Oleh: H. HF Tohir
DALAM perjalanan hidup, dosa manusia hadir dalam rupa yang berbeda-beda. Tidak selalu berbentuk judi, zina, ghibah, atau riba. Kadang dosa tersembunyi dalam sesuatu yang tak kasat mata: ujub, merasa diri lebih hebat dari orang lain.
“Dosa terbesar sering kali tidak disadari, yaitu ketika hati dipenuhi rasa bangga akan kehebatan sendiri,” tulis H. HF Tohir dalam salah satu pengingatnya, yang dikutip dari fatwa Syekh Abdul Qodir Al-Jailani.

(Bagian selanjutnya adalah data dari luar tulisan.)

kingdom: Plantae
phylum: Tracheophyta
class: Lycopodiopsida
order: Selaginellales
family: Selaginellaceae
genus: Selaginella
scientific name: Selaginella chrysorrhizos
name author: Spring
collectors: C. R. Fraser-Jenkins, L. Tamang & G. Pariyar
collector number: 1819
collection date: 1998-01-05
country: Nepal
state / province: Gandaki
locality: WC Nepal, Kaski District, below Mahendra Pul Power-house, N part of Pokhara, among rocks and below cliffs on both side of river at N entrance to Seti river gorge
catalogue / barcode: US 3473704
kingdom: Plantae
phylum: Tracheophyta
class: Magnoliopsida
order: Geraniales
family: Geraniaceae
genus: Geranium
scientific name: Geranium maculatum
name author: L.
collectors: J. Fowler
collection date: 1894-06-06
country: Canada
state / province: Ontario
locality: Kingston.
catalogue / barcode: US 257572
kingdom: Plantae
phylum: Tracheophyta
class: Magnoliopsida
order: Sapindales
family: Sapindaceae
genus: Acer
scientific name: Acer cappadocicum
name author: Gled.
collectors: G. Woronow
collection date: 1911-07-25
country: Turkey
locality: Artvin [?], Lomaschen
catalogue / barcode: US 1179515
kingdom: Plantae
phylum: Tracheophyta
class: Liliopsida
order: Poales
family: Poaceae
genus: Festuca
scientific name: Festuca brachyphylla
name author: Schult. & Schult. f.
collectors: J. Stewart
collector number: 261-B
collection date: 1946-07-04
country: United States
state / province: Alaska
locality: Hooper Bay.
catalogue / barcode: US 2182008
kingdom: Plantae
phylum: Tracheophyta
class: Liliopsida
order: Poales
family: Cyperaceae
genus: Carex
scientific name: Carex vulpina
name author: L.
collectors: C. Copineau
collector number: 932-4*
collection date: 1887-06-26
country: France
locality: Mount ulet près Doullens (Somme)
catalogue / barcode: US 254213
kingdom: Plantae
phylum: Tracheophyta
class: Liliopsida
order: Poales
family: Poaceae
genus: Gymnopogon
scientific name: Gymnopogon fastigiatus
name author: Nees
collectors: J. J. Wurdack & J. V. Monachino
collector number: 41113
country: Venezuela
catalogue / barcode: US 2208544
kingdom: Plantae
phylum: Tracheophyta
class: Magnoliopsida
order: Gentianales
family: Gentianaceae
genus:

Peringatan ini membawa kita merenungi hubungan antara perbuatan dan hati. Setiap amal, kata H. HF Tohir, harus diiringi keikhlasan. Tanpa niat tulus, langkah kita menuju Al-Haq—kebenaran sejati—akan terhenti, bahkan tidak mendekat sejengkal pun.
Menjaga Niat di Tengah Amal
Dalam dunia yang terus mendewakan keberhasilan lahiriah, sering kali manusia lupa bahwa hati memiliki peran sentral. Keikhlasan adalah kunci. Amal tanpa niat yang lurus ibarat bangunan tanpa fondasi—gampang roboh dan tak memberi makna.
Syekh Abdul Qodir Al-Jailani pernah berpesan, “Hati yang tidak ikhlas adalah penjara. Ia memenjarakan ruh, menjauhkan manusia dari rahmat Allah.”
Pesan ini mengingatkan bahwa dosa hati, seperti sombong atau ujub, sering kali lebih berbahaya dibandingkan dosa fisik yang terlihat.
Refleksi untuk Semua
Sebagai manusia, kita tidak luput dari dosa. Namun, introspeksi adalah langkah awal menuju pembersihan diri.
H. HF Tohir menekankan bahwa perjalanan menuju Al-Haq membutuhkan perjuangan untuk mengikis ujub dan menghidupkan keikhlasan.
“Kita tidak selalu lebih baik dari orang lain. Kadang, kelebihan kita hanyalah ujian untuk menguji hati kita sendiri,” tulisnya.
Pesan ini adalah pengingat yang tak lekang oleh waktu: bahwa kebesaran bukan soal siapa yang paling hebat, tetapi siapa yang paling tulus melangkah menuju Allah. (**)
Artikel ini terinspirasi dari pesan dan fatwa Syekh Abdul Qodir Al-Jailani, disampaikan melalui lisan H. HF Tohir. Mari jadikan hati kita rumah bagi keikhlasan, bukan arena bagi kesombongan.